Task goal>
Can you retype the part of the pigmentation disorder article below from "in Uncategorized" to "vertebrates, including humans.", word for word?

Text excerpt>

========

Could My Child Have A Pigmentation Disorder?

August 3, 2011

in Uncategorized

Could My Child Have A Pigmentation Disorder?

Human skin color is primarily due to melanin and ranges from almost black to white with a pinkish tinge due to blood vessels underneath, variations in skin hue can be caused by tanning due to exposure to sunlight, but are mainly of genetic origin although the evolutionary causes are not completely certain.

Albinism is a pigmentation disorder characterized by the complete or partial absence or defect of an enzyme involved in the production of melanin. It results from inheritance of recessive gene alleles and is known to affect all vertebrates, including humans.

Most forms of albinism are the result of the biological inheritance of genetically recessive genes passed from both parents of an individual, though some rare forms are inherited from one parent.

========

Information provided>
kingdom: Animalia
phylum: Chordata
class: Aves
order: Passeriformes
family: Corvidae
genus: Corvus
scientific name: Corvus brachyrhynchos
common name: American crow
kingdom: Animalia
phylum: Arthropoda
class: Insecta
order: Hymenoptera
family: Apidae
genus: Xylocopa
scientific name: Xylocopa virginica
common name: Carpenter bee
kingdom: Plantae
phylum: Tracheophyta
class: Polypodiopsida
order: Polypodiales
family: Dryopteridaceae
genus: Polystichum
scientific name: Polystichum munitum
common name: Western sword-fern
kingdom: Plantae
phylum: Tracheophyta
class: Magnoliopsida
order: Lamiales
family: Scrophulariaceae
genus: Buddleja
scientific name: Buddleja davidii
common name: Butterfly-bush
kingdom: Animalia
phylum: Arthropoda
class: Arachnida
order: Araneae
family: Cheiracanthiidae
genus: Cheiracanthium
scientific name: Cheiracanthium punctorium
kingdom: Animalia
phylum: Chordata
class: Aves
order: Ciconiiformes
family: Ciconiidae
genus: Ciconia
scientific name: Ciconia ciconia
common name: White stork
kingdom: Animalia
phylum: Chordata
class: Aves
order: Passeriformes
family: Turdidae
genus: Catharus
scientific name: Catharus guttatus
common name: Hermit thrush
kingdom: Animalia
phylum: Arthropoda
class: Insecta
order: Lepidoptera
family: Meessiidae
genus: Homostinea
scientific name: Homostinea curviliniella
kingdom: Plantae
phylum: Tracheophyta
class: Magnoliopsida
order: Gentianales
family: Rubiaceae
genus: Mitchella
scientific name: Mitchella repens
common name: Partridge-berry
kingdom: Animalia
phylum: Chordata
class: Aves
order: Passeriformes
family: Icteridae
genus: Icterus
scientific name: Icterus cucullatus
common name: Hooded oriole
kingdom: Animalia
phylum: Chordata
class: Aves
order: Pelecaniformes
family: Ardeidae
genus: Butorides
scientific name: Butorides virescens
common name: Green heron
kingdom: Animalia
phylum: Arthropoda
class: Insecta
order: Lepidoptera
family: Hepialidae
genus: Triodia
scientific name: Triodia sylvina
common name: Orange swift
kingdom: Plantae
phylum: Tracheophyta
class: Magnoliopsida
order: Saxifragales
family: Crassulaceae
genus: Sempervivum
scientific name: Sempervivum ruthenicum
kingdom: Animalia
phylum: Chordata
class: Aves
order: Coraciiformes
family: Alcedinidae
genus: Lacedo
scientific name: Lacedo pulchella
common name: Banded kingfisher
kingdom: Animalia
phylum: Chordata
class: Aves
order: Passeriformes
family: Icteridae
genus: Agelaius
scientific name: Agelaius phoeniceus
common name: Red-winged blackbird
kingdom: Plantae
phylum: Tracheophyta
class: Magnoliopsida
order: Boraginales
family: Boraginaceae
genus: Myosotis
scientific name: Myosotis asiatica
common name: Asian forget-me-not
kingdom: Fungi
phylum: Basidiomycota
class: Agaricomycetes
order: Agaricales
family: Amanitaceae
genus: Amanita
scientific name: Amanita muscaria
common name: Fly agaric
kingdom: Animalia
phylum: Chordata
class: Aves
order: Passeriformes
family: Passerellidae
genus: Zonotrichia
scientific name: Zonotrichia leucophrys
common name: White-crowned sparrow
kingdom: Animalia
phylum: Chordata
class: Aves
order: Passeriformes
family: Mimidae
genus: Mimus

========

Answer space>
in Uncategorized

Could My Child Have A Pigmentation Disorder?

Human skin color is primarily due to melanin and ranges from almost black to white with a pinkish tinge due to blood vessels underneath, variations in skin hue can be caused by tanning due to exposure to sunlight, but are mainly of genetic origin although the evolutionary causes are not completely certain.

Albinism is a pigmentation disorder characterized by the complete or partial absence or defect of an enzyme involved in the production of melanin. It results from inheritance of recessive gene alleles and is known to affect all vertebrates, including humans.